でもそこには、私を気遣う優しさがあった。
少し泣きそうになって、桜河さんへ背を向ける。
「母さんが……再婚したの」
たぶん私は誰かに話を聞いてほしかった。
桜河さんは何も口を挟まずに、最後まで聞いてくれた。
「メイコは両親のことが大好きなんだな。その気持ちは、母親にも伝わってるんじゃないかと……思う」
私を諭すでもなく桜河さんは呟く。
何を言っていいのか、迷っているようにも見えた。
ずっと黙っていたら、私が泣きそうに見えたのが、そっと頭を撫でてくる。
それは髪に触れるか触れないかの、もどかしいものだった。
「なんで……そんなおそるおそる撫でてくるんですか」
「オレなんかに撫でられるのは、嫌だろうと思ってな。

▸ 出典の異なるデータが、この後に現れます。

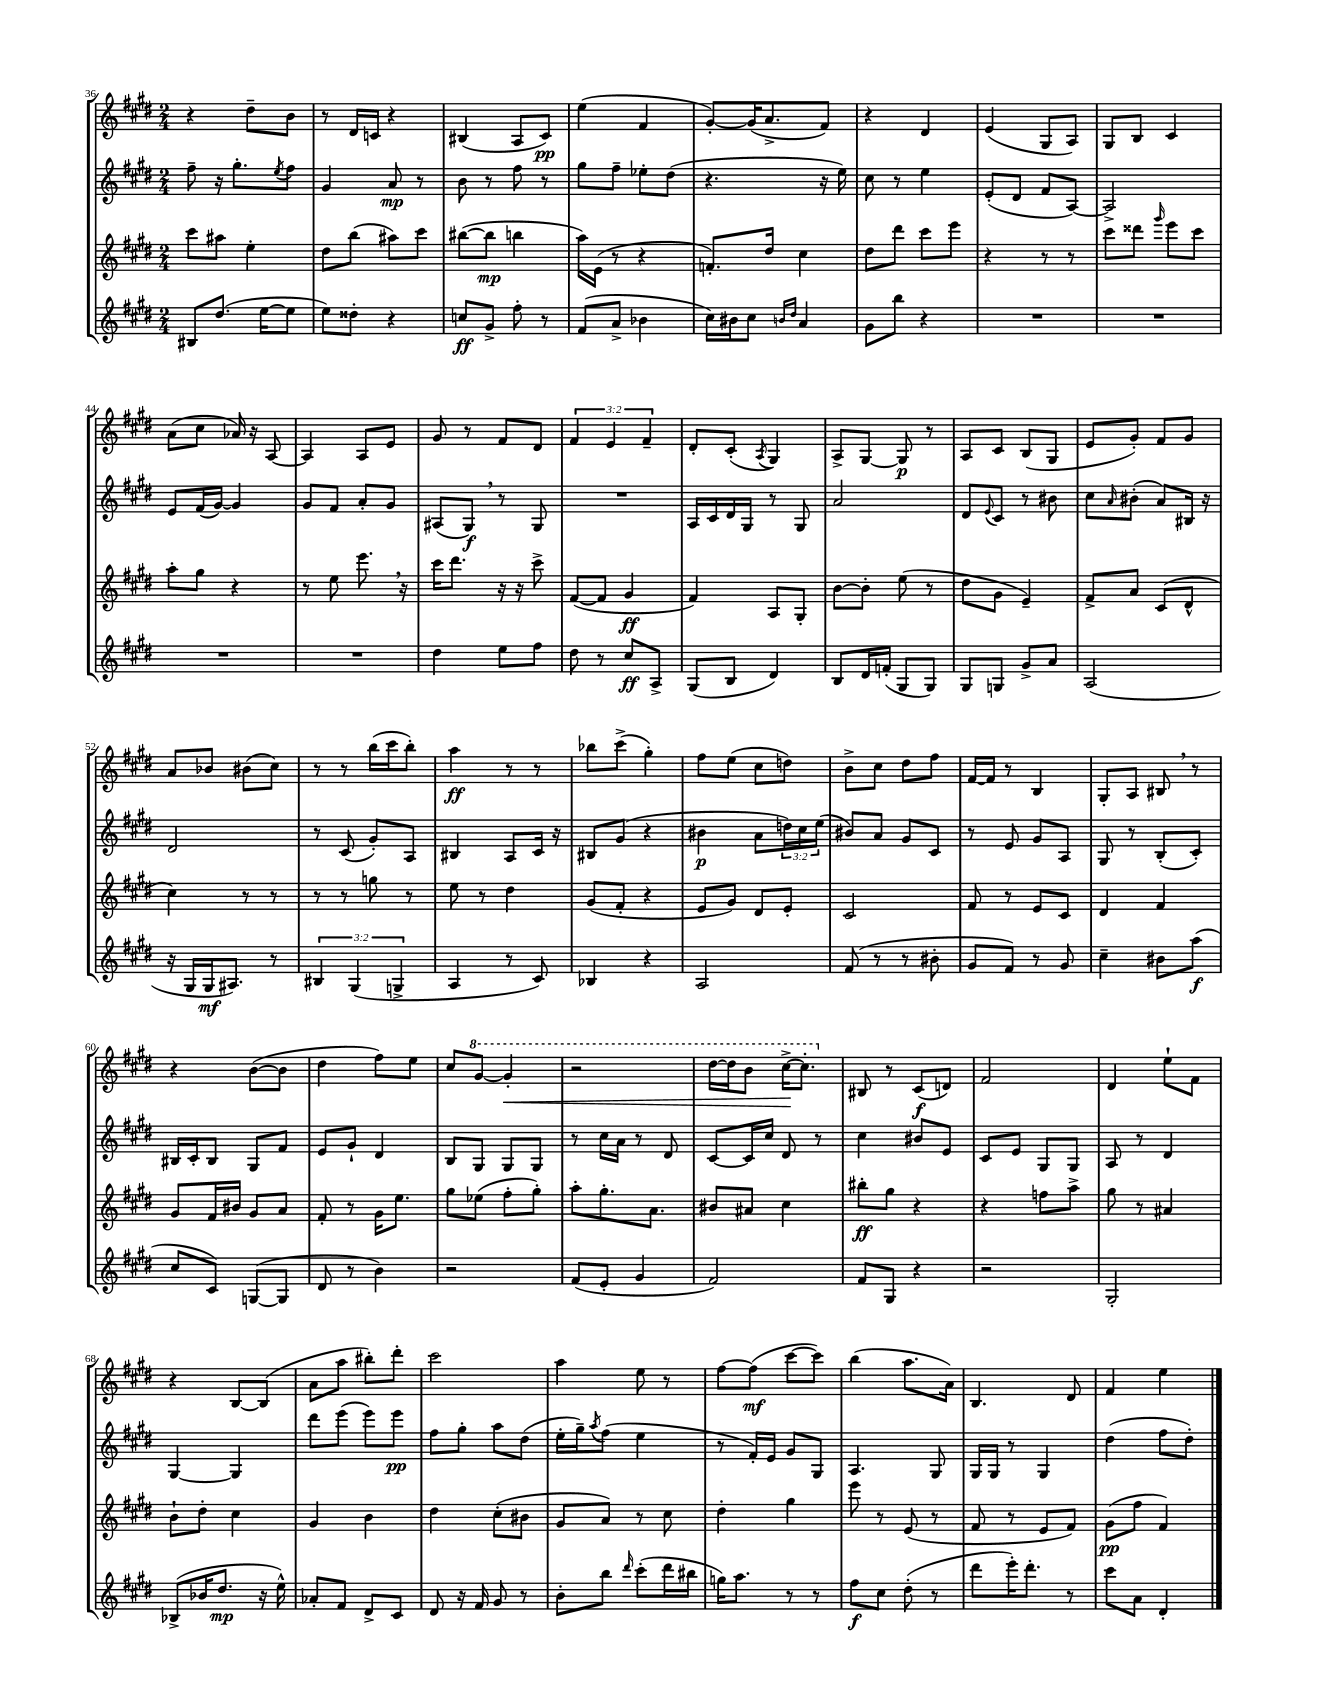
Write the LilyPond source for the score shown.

<<
\new StaffGroup <<
\new Staff = "s0" {
    \clef treble \key e \major \numericTimeSignature \time 2/4 \override Staff.TupletNumber.text = #tuplet-number::calc-fraction-text
    r4 dis''8-- b'8 |
    r8 dis'16 c'16 r4 |
    bis4( a8 cis'8\pp) |
    e''4( fis'4 |
    gis'8~-.) gis'16( a'8.-> fis'8) |
    r4 dis'4 |
    e'4( gis8 a8) |
    gis8 b8 cis'4 |
    a'8( cis''8 aes'16) r16 a8~ |
    a4 a8 e'8 |
    gis'8 r8 fis'8 dis'8 |
    \tuplet 3/2 { fis'4 e'4 fis'4-- } |
    dis'8-. cis'8-.( \acciaccatura { a8 } gis4) |
    a8-> gis8~ gis8\p r8 |
    a8 cis'8 b8( gis8 |
    e'8 gis'8-.) fis'8 gis'8 |
    a'8 bes'8 bis'8( cis''8) |
    r8 r8 b''16( cis'''16 b''8-.) |
    a''4\ff r8 r8 |
    bes''8 cis'''8->( gis''4-.) |
    fis''8 e''8( cis''8 d''8) |
    b'8-> cis''8 dis''8 fis''8 |
    fis'16~ fis'16 r8 b4 |
    gis8-. a8 bis8 \breathe r8 |
    r4 b'8~( b'8 |
    dis''4 fis''8) e''8 |
    cis''8 \ottava #1 gis''8~ gis''4-.\< |
    r2 |
    dis'''16~ dis'''16 b''8 cis'''16~->\! cis'''8.-. \ottava #0 |
    bis8 r8 cis'8\f( d'8) |
    fis'2 |
    dis'4 e''8-! fis'8 |
    r4 b8~ b8( |
    a'8 a''8 bis''8-.) dis'''8-. |
    cis'''2 |
    a''4 e''8 r8 |
    fis''8~ fis''8\mf( cis'''8~ cis'''8) |
    b''4( a''8. a'16) |
    b4. dis'8 |
    fis'4 e''4 \bar "|." |
}
\new Staff = "s1" {
    \clef treble \key e \major \numericTimeSignature \time 2/4 \override Staff.TupletNumber.text = #tuplet-number::calc-fraction-text
    fis''8-- r16 gis''8.-. \acciaccatura { e''8 } fis''8 |
    gis'4 a'8\mp r8 |
    b'8 r8 fis''8 r8 |
    gis''8 fis''8-- ees''8-. dis''8( |
    r4. r16 e''16) |
    cis''8 r8 e''4 |
    e'8-.( dis'8 fis'8 a8~) |
    a2-> |
    e'8 fis'16( gis'16~) gis'4 |
    gis'8 fis'8 a'8-. gis'8 |
    ais8( gis8\f) \breathe r8 gis8 |
    R2 |
    a16 cis'16 dis'16 gis16 r8 gis8 |
    a'2 |
    dis'8 \appoggiatura { e'8 } cis'8 r8 bis'8 |
    cis''8 \grace { a'16 } bis'8-.( a'8) bis16 r16 |
    dis'2 |
    r8 cis'8( gis'8-.) a8 |
    bis4 a8 cis'16 r16 |
    bis8 gis'8( r4 |
    bis'4\p a'8 \tuplet 3/2 { d''16) cis''16 e''16( } |
    bis'8) a'8 gis'8 cis'8 |
    r8 e'8 gis'8 a8 |
    gis8 r8 b8-.( cis'8-.) |
    bis16 cis'16-. bis8 gis8 fis'8 |
    e'8 gis'8-! dis'4 |
    b8 gis8 gis8 gis8 |
    r8 cis''16 a'16 r8 dis'8 |
    cis'8~ cis'16 cis''16 dis'8 r8 |
    cis''4 bis'8 e'8 |
    cis'8 e'8 gis8 gis8 |
    a8 r8 dis'4 |
    gis4~ gis4 |
    dis'''8 e'''8( e'''8) e'''8\pp |
    fis''8 gis''8-. a''8 dis''8( |
    e''16-. gis''16--) \acciaccatura { a''8 } fis''8( e''4 |
    r8 fis'16-.) e'16 gis'8 gis8 |
    a4. gis8 |
    gis16 gis16 r8 gis4 |
    dis''4( fis''8 dis''8-.) \bar "|." |
}
\new Staff = "s2" {
    \clef treble \key e \major \numericTimeSignature \time 2/4
    cis'''8 ais''8 e''4-. |
    dis''8 b''8( ais''8) cis'''8 |
    bis''8~( bis''8\mp b''4 |
    a''16) e'16( r8 r4 |
    f'8.-.) dis''16 cis''4 |
    dis''8 dis'''8 cis'''8 e'''8 |
    r4 r8 r8 |
    cis'''8 disis'''8 \grace { gis'''16 } e'''8 cis'''8 |
    a''8-. gis''8 r4 |
    r8 e''8 e'''8. \breathe r16 |
    cis'''16 dis'''8. r16 r16 cis'''8-> |
    fis'8~( fis'8 gis'4\ff |
    fis'4) a8 gis8-. |
    b'8~ b'8-. e''8( r8 |
    dis''8 gis'8 e'4--) |
    fis'8-> a'8 cis'8( dis'8-^ |
    cis''4) r8 r8 |
    r8 r8 g''8 r8 |
    e''8 r8 dis''4 |
    gis'8( fis'8-. r4 |
    e'8 gis'8) dis'8 e'8-. |
    cis'2 |
    fis'8 r8 e'8 cis'8 |
    dis'4 fis'4 |
    gis'8 fis'16 bis'16 gis'8 a'8 |
    fis'8-. r8 gis'16 e''8. |
    gis''8 ees''8( fis''8-. gis''8-.) |
    a''8-. gis''8.-. a'8. |
    bis'8 ais'8 cis''4 |
    bis''8-.\ff gis''8 r4 |
    r4 f''8 a''8-> |
    gis''8 r8 ais'4 |
    b'8-! dis''8-. cis''4 |
    gis'4 b'4 |
    dis''4 cis''8-.( bis'8 |
    gis'8 a'8) r8 cis''8 |
    dis''4-. gis''4 |
    e'''8 r8 e'8( r8 |
    fis'8 r8 e'8 fis'8) |
    gis'8\pp( fis''8 fis'4) \bar "|." |
}
\new Staff = "s3" {
    \clef treble \key e \major \numericTimeSignature \time 2/4 \override Staff.TupletNumber.text = #tuplet-number::calc-fraction-text
    bis8 dis''8.( e''16~ e''8 |
    e''8) disis''8-. r4 |
    c''8\ff gis'8-> fis''8-. r8 |
    fis'8( a'8-> bes'4 |
    cis''16) bis'16 cis''8 \grace { b'16 dis''16 } a'4 |
    gis'8 b''8 r4 |
    R2 |
    R2 |
    R2 |
    R2 |
    dis''4 e''8 fis''8 |
    dis''8 r8 cis''8\ff a8-> |
    gis8( b8 dis'4) |
    b8 dis'16 f'16-.( gis8 gis8) |
    gis8 g8 gis'8-> a'8 |
    a2( |
    r16 gis16 gis16\mf ais8.) r8 |
    \tuplet 3/2 { bis4 gis4( g4-> } |
    a4 r8 cis'8) |
    bes4 r4 |
    a2 |
    fis'8( r8 r8 bis'8-. |
    gis'8 fis'8) r8 gis'8 |
    cis''4-- bis'8 a''8\f( |
    cis''8 cis'8) g8~( g8 |
    dis'8 r8 b'4) |
    r2 |
    fis'8( e'8-. gis'4 |
    fis'2) |
    fis'8 gis8 r4 |
    r2 |
    gis2-. |
    bes8->( bes'16 dis''8.\mp r16 e''16-^) |
    aes'8-. fis'8 dis'8-> cis'8 |
    dis'8 r16 fis'16 gis'8 r8 |
    b'8-. b''8 \grace { dis'''16 } cis'''8-.( dis'''16 bis''16 |
    g''16) a''8. r8 r8 |
    fis''8\f cis''8 dis''8-.( r8 |
    dis'''8 e'''16-.) dis'''8.-. r8 |
    cis'''8 a'8 dis'4-. \bar "|." |
}
>>
>>
\layout { \context { \Score currentBarNumber = #36 } }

けど……お前を慰める方法が、これくらいしか思いつかなかった」
起き上がって桜河さんを見れば、その顔に迫力が増していた。何か企んでいるような悪役顔は、もしかしたら困り顔なのかもしれない。
「別に、嫌じゃないです……」
「そうか」
温かくて大きな手の感触は、お父さんを思い出す。
「……もっと撫でないんですか?」
つい、おねだりするようにそんなことを言えば、桜河さんの手から少し遠慮が消えた。
「家に居づらいなら、いつだってオレのところに遊びにきていい。しばらくはここにいるから」
「……本当に?」
ポンポンと軽く、桜河さんが私の頭を叩く。
「あぁ。メイコには他にも色々教えてもらいたいからな。ほら、行くぞ」
目の前に差し出された桜河さんの手を取る。
これ以上困らせるのは、よくないなと思った。
大きな手から伝わる体温は温かくて。
何だか……とても懐かしかった。